Il Vertice della NATO svoltosi ad Ankara il 7 e l’8 luglio 2026 si inserisce in una fase di profonda trasformazione dell’ordine internazionale, caratterizzata da un rapido mutamento dello scenario strategico globale. In questo contesto, il vertice ha rappresentato un momento di confronto tra i Paesi membri sulle modalità attraverso cui rafforzare la funzione storica della NATO quale alleanza di difesa collettiva e di deterrenza, mantenendo al tempo stesso elevata la coesione politica tra gli alleati. Il principale risultato emerso dall’incontro è stato il riaffermarsi dell’unità dell’Alleanza e della volontà condivisa di consolidarne la capacità di risposta alle sfide contemporanee. La partecipazione italiana si è distinta per l’elaborazione di una visione della sicurezza più ampia rispetto alla tradizionale dimensione militare, proponendo un approccio che integra aspetti economici, tecnologici, energetici e sociali.

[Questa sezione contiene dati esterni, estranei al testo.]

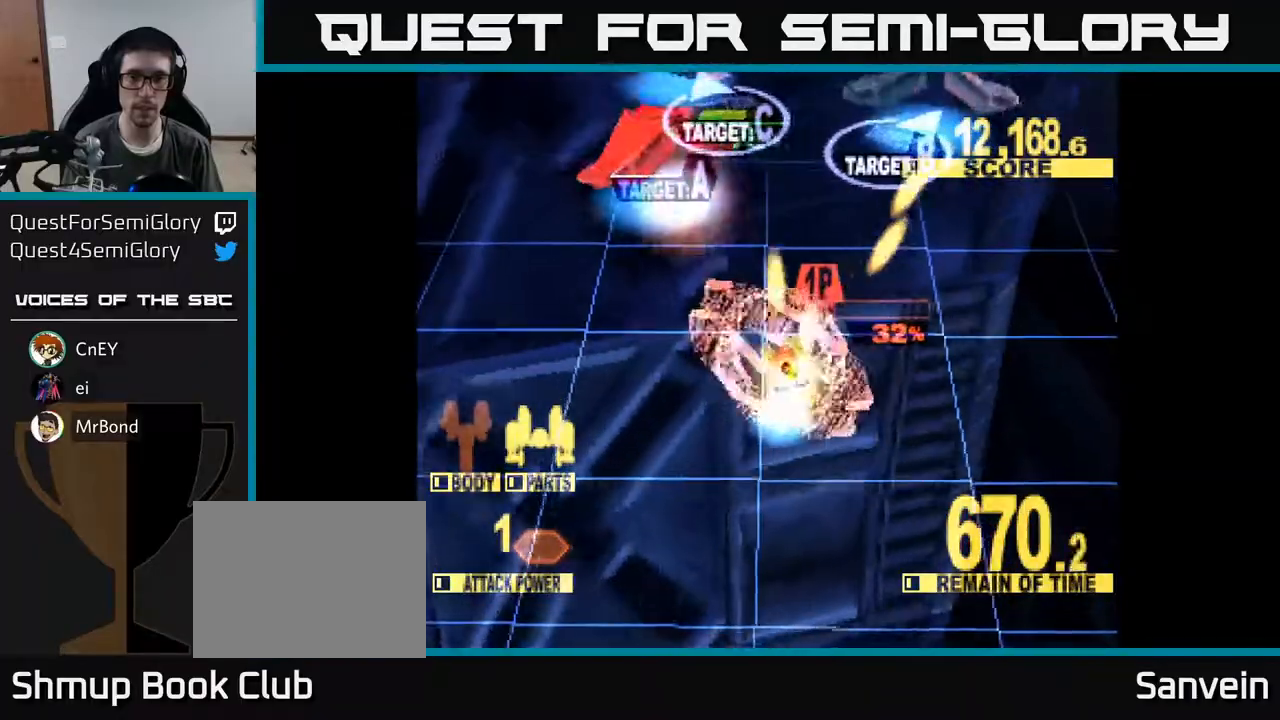
{"buttons": ["X", "DPAD_UP", "DPAD_RIGHT"], "right_stick": "center", "events": [[100, "DPAD_LEFT", "up"], [300, "DPAD_RIGHT", "down"]]}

LA SICUREZZA COME CONCETTO MULTIDIMENSIONALE

Uno dei principali contributi italiani al dibattito sviluppato durante il vertice riguarda l’ampliamento del concetto stesso di sicurezza. Le minacce contemporanee non si limitano infatti a conflitti armati convenzionali, ma coinvolgono una pluralità di settori strettamente connessi alla vita quotidiana dei cittadini e al funzionamento delle istituzioni democratiche. Acquistano quindi crescente rilevanza la difesa delle reti di trasporto, la prevenzione di atti di sabotaggio, la sicurezza delle frontiere, la resilienza delle catene di approvvigionamento e la capacità degli Stati di rispondere efficacemente alle emergenze. La sicurezza viene quindi interpretata non soltanto come difesa territoriale, ma anche come condizione necessaria per garantire libertà, prosperità economica, crescita e qualità della vita.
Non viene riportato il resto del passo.